This piece contained many dissonances brought about by note clusters, especially in accompaniments or between solo and accompanimental parts. Throughout the piece, the tonal centre is also blurred by the false-relations that exist between different voice parts. So I’m not sure if it makes sense to analyze the chordal progressions in this piece, because it felt like the composer is more concerned with the soundscape produced, rather than using any specific chord progression or the tonality. I think the presence of false relations were due to the linear as opposed to vertical thinking in the harmonic parameter. Throughout section A, the characteristic interval of a major 2nd and minor 7th are the two very predominant intervals used – contributing to the distinctive clashes. For instance in bar 1 – R.H. F# is set against F natural in the L.H. But it seems like there are a couple of underlying reasons for having that F#:
As mentioned above, the composer seemed to avoid successive semitonal movement within the same voice in section A. When chromatic movement is used, there are also notes in between to separate it. (see below for the chromatic voice leading)

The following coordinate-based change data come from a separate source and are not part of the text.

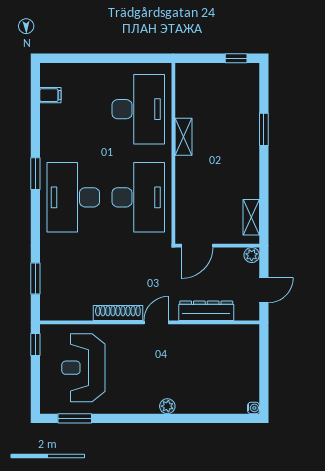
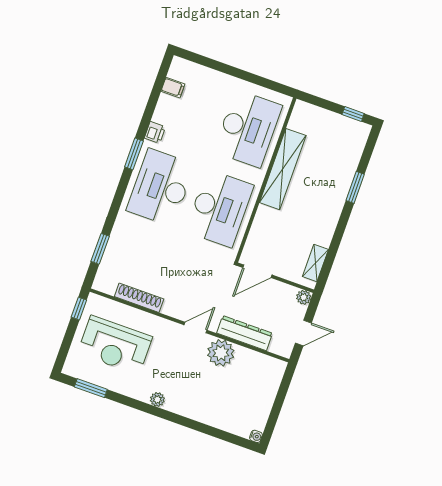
shelving: (184, 137) -> (283, 169), width x2.20, depth x1.33
printer: (48, 145) -> (155, 132), added
shoe rack: (118, 313) -> (139, 298), moved
plant: (190, 338) -> (221, 353), added
reception desk: (83, 368) -> (115, 345), turned -90
plant: (167, 406) -> (157, 399), moved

I notice that there is abundance of open 5ths and octaves (e.g. bs. 9, 43) apart from 4ths, which would have caused the piece to sound very bare, like The Sunken Cathedral by Debussy. Although both pieces are pentatonic in nature and filled with such open intervals, the atmosphere created is quite different – This concerto (esp. section A) do not sound as hollow as that felt in The Sunken Cathedral and it is interesting that we as listeners do not feel the awkwardness such bareness in this piece. Perhaps it is how the composer managed to ‘mask’ the bare sounding chords through the choice of registers..? Notice how the spacing between L.H. and R.H. were very close together (e.g. b. 117, 338 – R.H. octave is like an ‘echo’ of the L.H.).


Sometimes even though the instruments are playing octaves in unison, for instance at bar 274 – 284, with range that spanned 3 octaves, the texture created is dense, not thin and empty. The spacing of chords, fortissimo and the quick tempo might be some contributing factors.